I am trying to get back into plants again. I have a 38 gallon in my bedroom that recently had an elong in it that well decided to take a carpet ride that didn't end up so well. So it sat empty for a couple weeks and I decided to try to plant it. It has a play sand substrate. I still have tons of ferts from when I used to have my 125 planted, so I am not worried about keeping my plants supplied with ferts. I went to my lfs yesterday and picked up a few plants. Got some nice crypts, some dwarf sag, and some java moss. Right now all I have is a strip light above it. So I am trying to pick a light fixture that will allow me to grow some of the plants I bought and a few other low/medium light plants. I am trying to avoid co2 so I don't want to go with too much light. I thought about picking up this fixture

http://www.drsfostersmith.com/product/prod...amp;pcatid=9871

Would this be sufficient or should I go with something else?
Thanks
Biz


----------



## ryanimpreza (Jul 19, 2006)

more then sufficient.


----------



## CloneME (Feb 24, 2006)

Thanks it comes with a 50/50 6700K bulb. Should I upgrade to a different bulb or would this be sufficient. Also I guess I do have an odyssea 48" power compact I could buy bulbs for. Any recommendations on certain bulbs to buy?
Biz


----------



## waldron (Jan 15, 2007)

i had a planted tank before and i just used a shop light with a basic plant/aquarium light from the home depot


----------



## CloneME (Feb 24, 2006)

That is what I currently have over my 125, looking to go with a little better light setup for this 38g though. I plan on having it for a while so I would like to get something nice.
Thanks though
Biz


----------



## waldron (Jan 15, 2007)

Biznas Man said:


> That is what I currently have over my 125, looking to go with a little better light setup for this 38g though. I plan on having it for a while so I would like to get something nice.
> Thanks though
> Biz


 no problem,


----------



## CloneME (Feb 24, 2006)

I decided to go with a fixture similar to the one I mentioned earlier except it has two 96w bulbs instead of just one. I think I should have more than enough lighting now. Here's a link to the page if you wanna check it out.

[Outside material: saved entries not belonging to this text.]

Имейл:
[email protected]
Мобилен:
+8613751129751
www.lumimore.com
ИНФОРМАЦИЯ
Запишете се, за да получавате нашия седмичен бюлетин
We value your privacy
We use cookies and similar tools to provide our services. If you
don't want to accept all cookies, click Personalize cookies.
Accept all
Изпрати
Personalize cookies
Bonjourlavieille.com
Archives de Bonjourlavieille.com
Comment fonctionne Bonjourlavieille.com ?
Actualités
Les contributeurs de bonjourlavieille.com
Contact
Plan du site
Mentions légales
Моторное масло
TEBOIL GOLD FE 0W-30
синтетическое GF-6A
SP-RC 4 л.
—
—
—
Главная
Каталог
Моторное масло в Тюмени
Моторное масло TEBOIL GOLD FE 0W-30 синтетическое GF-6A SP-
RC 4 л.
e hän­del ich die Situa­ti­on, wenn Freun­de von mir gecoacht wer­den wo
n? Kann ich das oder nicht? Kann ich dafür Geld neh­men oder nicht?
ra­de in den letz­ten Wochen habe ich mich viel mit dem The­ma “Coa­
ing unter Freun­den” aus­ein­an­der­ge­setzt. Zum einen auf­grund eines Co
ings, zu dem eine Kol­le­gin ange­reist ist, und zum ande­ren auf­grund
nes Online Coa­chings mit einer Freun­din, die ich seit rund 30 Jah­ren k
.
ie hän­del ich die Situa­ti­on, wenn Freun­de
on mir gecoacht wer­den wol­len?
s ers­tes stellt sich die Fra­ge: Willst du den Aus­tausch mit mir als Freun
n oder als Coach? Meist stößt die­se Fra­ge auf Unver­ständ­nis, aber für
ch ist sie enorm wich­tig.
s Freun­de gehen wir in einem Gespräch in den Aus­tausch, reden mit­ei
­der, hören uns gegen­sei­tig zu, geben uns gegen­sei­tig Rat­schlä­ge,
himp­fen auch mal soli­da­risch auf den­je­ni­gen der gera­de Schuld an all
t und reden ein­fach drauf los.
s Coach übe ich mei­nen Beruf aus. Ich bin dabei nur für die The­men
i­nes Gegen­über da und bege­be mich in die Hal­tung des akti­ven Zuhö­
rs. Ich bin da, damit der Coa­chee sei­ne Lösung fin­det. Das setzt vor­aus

http://www.drsfostersmith.com/product/prod...mp;pcatid=13733

Thanks for the advice guys
Biz


----------



## JoeDizzleMPLS (Nov 5, 2007)

looks good, but you're gonna want to swap out that actinic bulb for something else, maybe a 6700k or 10000k, actinics do nothing for plants.


----------



## maknwar (Jul 16, 2007)

Wow thats gonna be a lot of light. Hope you got pressurized co2 with that.


----------



## CloneME (Feb 24, 2006)

Ya I know it will be a lot of light, but I figure its time to step out of the kiddy pool and plunge into the deep end. I have grown low light and medium lighted plants susccessfully before. Guess its time to step it up a notch and go into the dreaded world of pressurized co2. I need to start doing some shopping on ebay.
Biz


----------